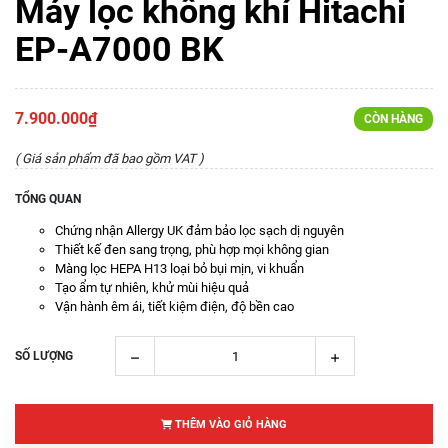
Máy lọc không khí Hitachi
EP-A7000 BK
7.900.000₫
CÒN HÀNG
( Giá sản phẩm đã bao gồm VAT )
TỔNG QUAN
Chứng nhận Allergy UK đảm bảo lọc sạch dị nguyên
Thiết kế đen sang trọng, phù hợp mọi không gian
Màng lọc HEPA H13 loại bỏ bụi mịn, vi khuẩn
Tạo ẩm tự nhiên, khử mùi hiệu quả
Vận hành êm ái, tiết kiệm điện, độ bền cao
SỐ LƯỢNG
THÊM VÀO GIỎ HÀNG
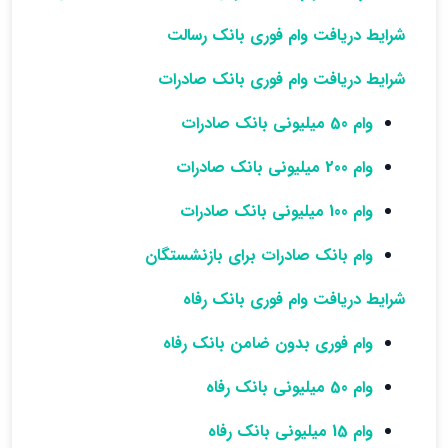
شرایط دریافت وام فوری بانک رسالت
شرایط دریافت وام فوری بانک صادرات
وام 50 میلیونی بانک صادرات
وام 200 میلیونی بانک صادرات
وام 100 میلیونی بانک صادرات
وام بانک صادرات برای بازنشستگان
شرایط دریافت وام فوری بانک رفاه
وام فوری بدون ضامن بانک رفاه
وام 50 میلیونی بانک رفاه
وام 15 میلیونی بانک رفاه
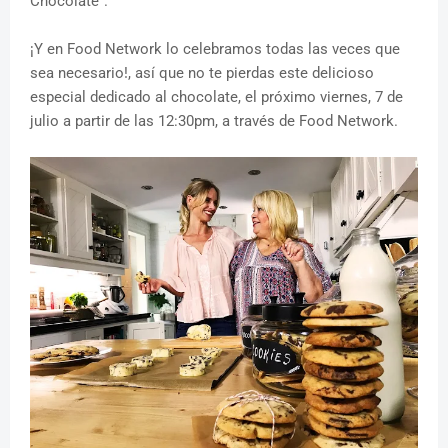
Chocolate”.
¡Y en Food Network lo celebramos todas las veces que
sea necesario!, así que no te pierdas este delicioso
especial dedicado al chocolate, el próximo viernes, 7 de
julio a partir de las 12:30pm, a través de Food Network.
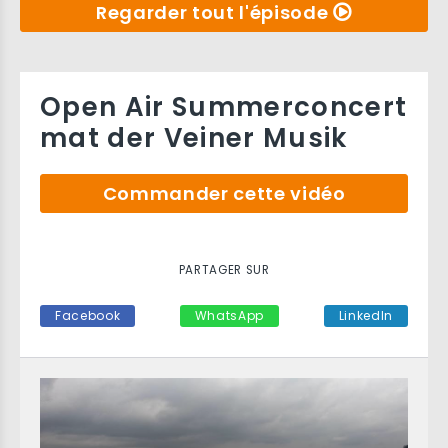
Regarder tout l'épisode
Open Air Summerconcert
mat der Veiner Musik
Commander cette vidéo
PARTAGER SUR
Facebook
WhatsApp
LinkedIn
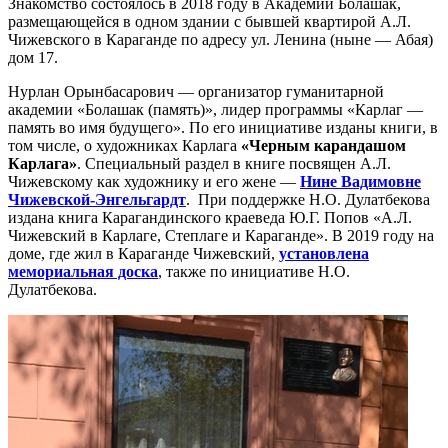
Знакомство состоялось в 2018 году в Академии Болашак,
размещающейся в одном здании с бывшей квартирой А.Л.
Чижевского в Караганде по адресу ул. Ленина (ныне — Абая)
дом 17.
Нурлан Орынбасарович — организатор гуманитарной
академии «Болашак (память)», лидер программы «Карлаг —
память во имя будущего». По его инициативе изданы книги, в
том числе, о художниках Карлага
«Черным карандашом
Карлага»
. Специальный раздел в книге посвящен А.Л.
Чижевскому как художнику и его жене —
Нине Вадимовне
Чижевской-Энгельгардт
. При поддержке Н.О. Дулатбекова
издана книга Карагандинского краеведа Ю.Г. Попов «А.Л.
Чижевский в Карлаге, Степлаге и Караганде». В 2019 году на
доме, где жил в Караганде Чижевский,
установлена
мемориальная доска
, также по инициативе Н.О.
Дулатбекова.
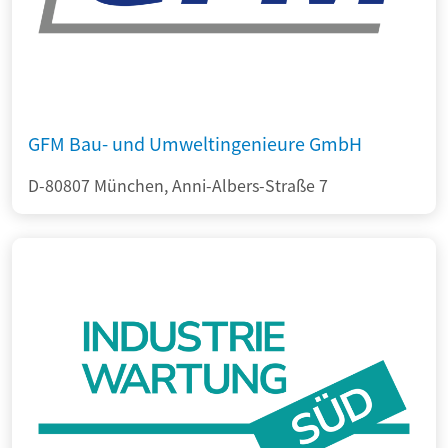
GFM Bau- und Umweltingenieure GmbH
D-80807 München, Anni-Albers-Straße 7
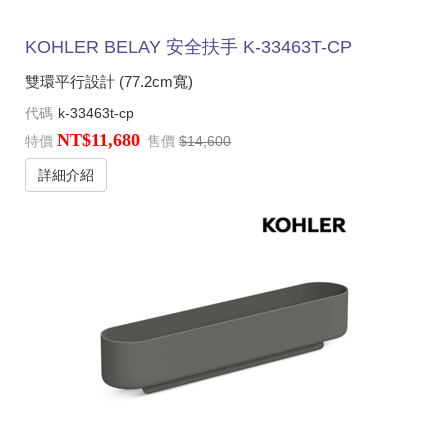
KOHLER BELAY 安全扶手 K-33463T-CP
雙環平行設計 (77.2cm寬)
代碼
k-33463t-cp
NT$11,680
特價
售價
$14,600
詳細介紹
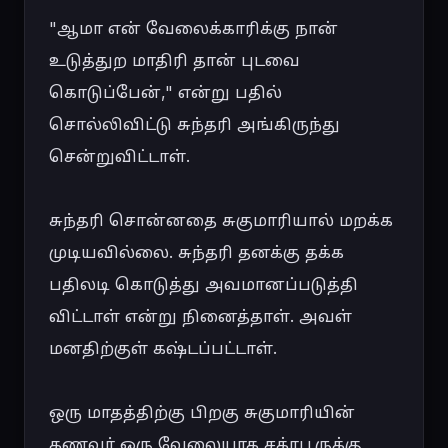
"ஆமா என் வேலைக்காரிக்கு நான் 
உடுத்துற மாதிரி தான் புடவை 
கொடுப்பேன்," என்று பதில் 
சொல்லிவிட்டு சுந்தரி அங்கிருந்து 
சென்றுவிட்டாள்.

சுந்தரி சொன்னதை சுகுமாரியால் மறக்க 
முடியவில்லை. சுந்தரி தனக்கு தக்க 
பதிலடி கொடுத்து அவமானப்படுத்தி 
விட்டாள் என்று நினைத்தாள். அவள் 
மனதிற்குள் கஷ்டப்பட்டாள்.

ஒரு மாதத்திற்கு பிறகு சுகுமாரியின் 
கணவர் ஒரு வேலையாக சக்ரபூருக்கு 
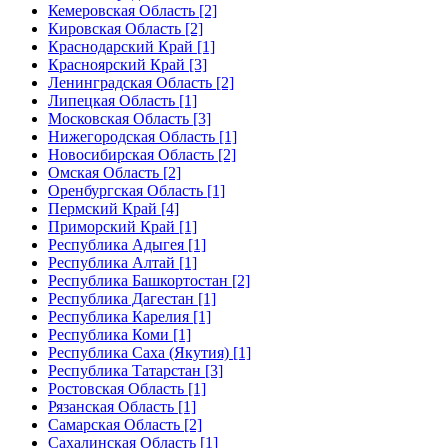
Кемеровская Область [2]
Кировская Область [2]
Краснодарский Край [1]
Красноярский Край [3]
Ленинградская Область [2]
Липецкая Область [1]
Московская Область [3]
Нижегородская Область [1]
Новосибирская Область [2]
Омская Область [2]
Оренбургская Область [1]
Пермский Край [4]
Приморский Край [1]
Республика Адыгея [1]
Республика Алтай [1]
Республика Башкортостан [2]
Республика Дагестан [1]
Республика Карелия [1]
Республика Коми [1]
Республика Саха (Якутия) [1]
Республика Татарстан [3]
Ростовская Область [1]
Рязанская Область [1]
Самарская Область [2]
Сахалинская Область [1]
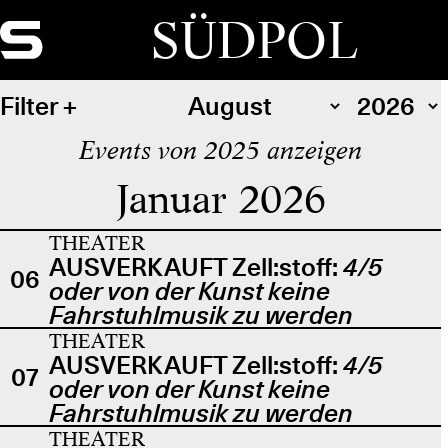
SÜDPOL
Filter
Events von 2025 anzeigen
Januar 2026
THEATER
AUSVERKAUFT Zell:stoff:
4/5
06
oder von der Kunst keine
Fahrstuhlmusik zu werden
THEATER
AUSVERKAUFT Zell:stoff:
4/5
07
oder von der Kunst keine
Fahrstuhlmusik zu werden
THEATER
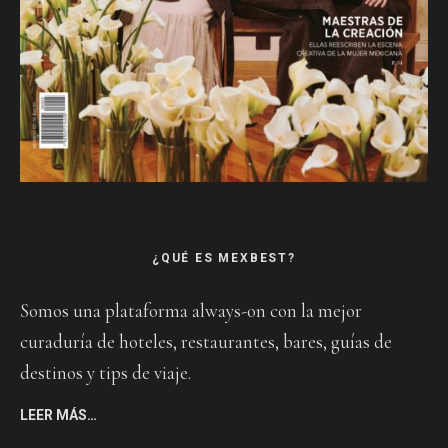
¿QUÉ ES MEXBEST?
Somos una plataforma always-on con la mejor
curaduría de hoteles, restaurantes, bares, guías de
destinos y tips de viaje.
LEER MÁS…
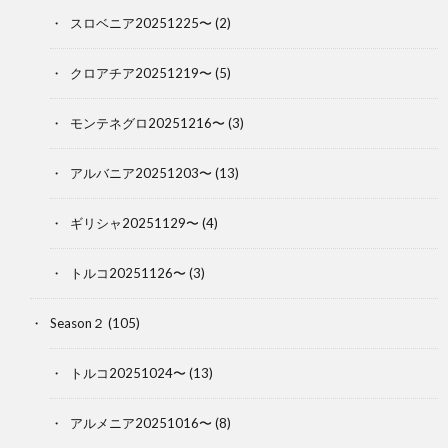
スロベニア20251225〜
(2)
クロアチア20251219〜
(5)
モンテネグロ20251216〜
(3)
アルバニア20251203〜
(13)
ギリシャ20251129〜
(4)
トルコ20251126〜
(3)
Season２
(105)
トルコ20251024〜
(13)
アルメニア20251016〜
(8)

==========

§ **Task item**
Could the data above be copied out exactly, with no pictures kept?

§ **Written answer**
Máy lọc không khí Hitachi
EP-A7000 BK
7.900.000₫
CÒN HÀNG
( Giá sản phẩm đã bao gồm VAT )
TỔNG QUAN
Chứng nhận Allergy UK đảm bảo lọc sạch dị nguyên
Thiết kế đen sang trọng, phù hợp mọi không gian
Màng lọc HEPA H13 loại bỏ bụi mịn, vi khuẩn
Tạo ẩm tự nhiên, khử mùi hiệu quả
Vận hành êm ái, tiết kiệm điện, độ bền cao
SỐ LƯỢNG
THÊM VÀO GIỎ HÀNG
شرایط دریافت وام فوری بانک رسالت
شرایط دریافت وام فوری بانک صادرات
وام 50 میلیونی بانک صادرات
وام 200 میلیونی بانک صادرات
وام 100 میلیونی بانک صادرات
وام بانک صادرات برای بازنشستگان
شرایط دریافت وام فوری بانک رفاه
وام فوری بدون ضامن بانک رفاه
وام 50 میلیونی بانک رفاه
وام 15 میلیونی بانک رفاه
Chocolate”.
¡Y en Food Network lo celebramos todas las veces que
sea necesario!, así que no te pierdas este delicioso
especial dedicado al chocolate, el próximo viernes, 7 de
julio a partir de las 12:30pm, a través de Food Network.
Regarder tout l'épisode
Open Air Summerconcert
mat der Veiner Musik
Commander cette vidéo
PARTAGER SUR
Facebook
WhatsApp
LinkedIn
Знакомство состоялось в 2018 году в Академии Болашак,
размещающейся в одном здании с бывшей квартирой А.Л.
Чижевского в Караганде по адресу ул. Ленина (ныне — Абая)
дом 17.
Нурлан Орынбасарович — организатор гуманитарной
академии «Болашак (память)», лидер программы «Карлаг —
память во имя будущего». По его инициативе изданы книги, в
том числе, о художниках Карлага
«Черным карандашом
Карлага»
. Специальный раздел в книге посвящен А.Л.
Чижевскому как художнику и его жене —
Нине Вадимовне
Чижевской-Энгельгардт
. При поддержке Н.О. Дулатбекова
издана книга Карагандинского краеведа Ю.Г. Попов «А.Л.
Чижевский в Карлаге, Степлаге и Караганде». В 2019 году на
доме, где жил в Караганде Чижевский,
установлена
мемориальная доска
, также по инициативе Н.О.
Дулатбекова.
GFM Bau- und Umweltingenieure GmbH
D-80807 München, Anni-Albers-Straße 7
KOHLER BELAY 安全扶手 K-33463T-CP
雙環平行設計 (77.2cm寬)
代碼
k-33463t-cp
NT$11,680
特價
售價
$14,600
詳細介紹
"ஆமா என் வேலைக்காரிக்கு நான் 
உடுத்துற மாதிரி தான் புடவை 
கொடுப்பேன்," என்று பதில் 
சொல்லிவிட்டு சுந்தரி அங்கிருந்து 
சென்றுவிட்டாள்.

சுந்தரி சொன்னதை சுகுமாரியால் மறக்க 
முடியவில்லை. சுந்தரி தனக்கு தக்க 
பதிலடி கொடுத்து அவமானப்படுத்தி 
விட்டாள் என்று நினைத்தாள். அவள் 
மனதிற்குள் கஷ்டப்பட்டாள்.

ஒரு மாதத்திற்கு பிறகு சுகுமாரியின் 
கணவர் ஒரு வேலையாக சக்ரபூருக்கு 
Кемеровская Область [2]
Кировская Область [2]
Краснодарский Край [1]
Красноярский Край [3]
Ленинградская Область [2]
Липецкая Область [1]
Московская Область [3]
Нижегородская Область [1]
Новосибирская Область [2]
Омская Область [2]
Оренбургская Область [1]
Пермский Край [4]
Приморский Край [1]
Республика Адыгея [1]
Республика Алтай [1]
Республика Башкортостан [2]
Республика Дагестан [1]
Республика Карелия [1]
Республика Коми [1]
Республика Саха (Якутия) [1]
Республика Татарстан [3]
Ростовская Область [1]
Рязанская Область [1]
Самарская Область [2]
Сахалинская Область [1]
SÜDPOL
Filter
Events von 2025 anzeigen
Januar 2026
THEATER
AUSVERKAUFT Zell:stoff:
4/5
06
oder von der Kunst keine
Fahrstuhlmusik zu werden
THEATER
AUSVERKAUFT Zell:stoff:
4/5
07
oder von der Kunst keine
Fahrstuhlmusik zu werden
THEATER
¿QUÉ ES MEXBEST?
Somos una plataforma always-on con la mejor
curaduría de hoteles, restaurantes, bares, guías de
destinos y tips de viaje.
LEER MÁS…
スロベニア20251225〜
(2)
クロアチア20251219〜
(5)
モンテネグロ20251216〜
(3)
アルバニア20251203〜
(13)
ギリシャ20251129〜
(4)
トルコ20251126〜
(3)
Season２
(105)
トルコ20251024〜
(13)
アルメニア20251016〜
(8)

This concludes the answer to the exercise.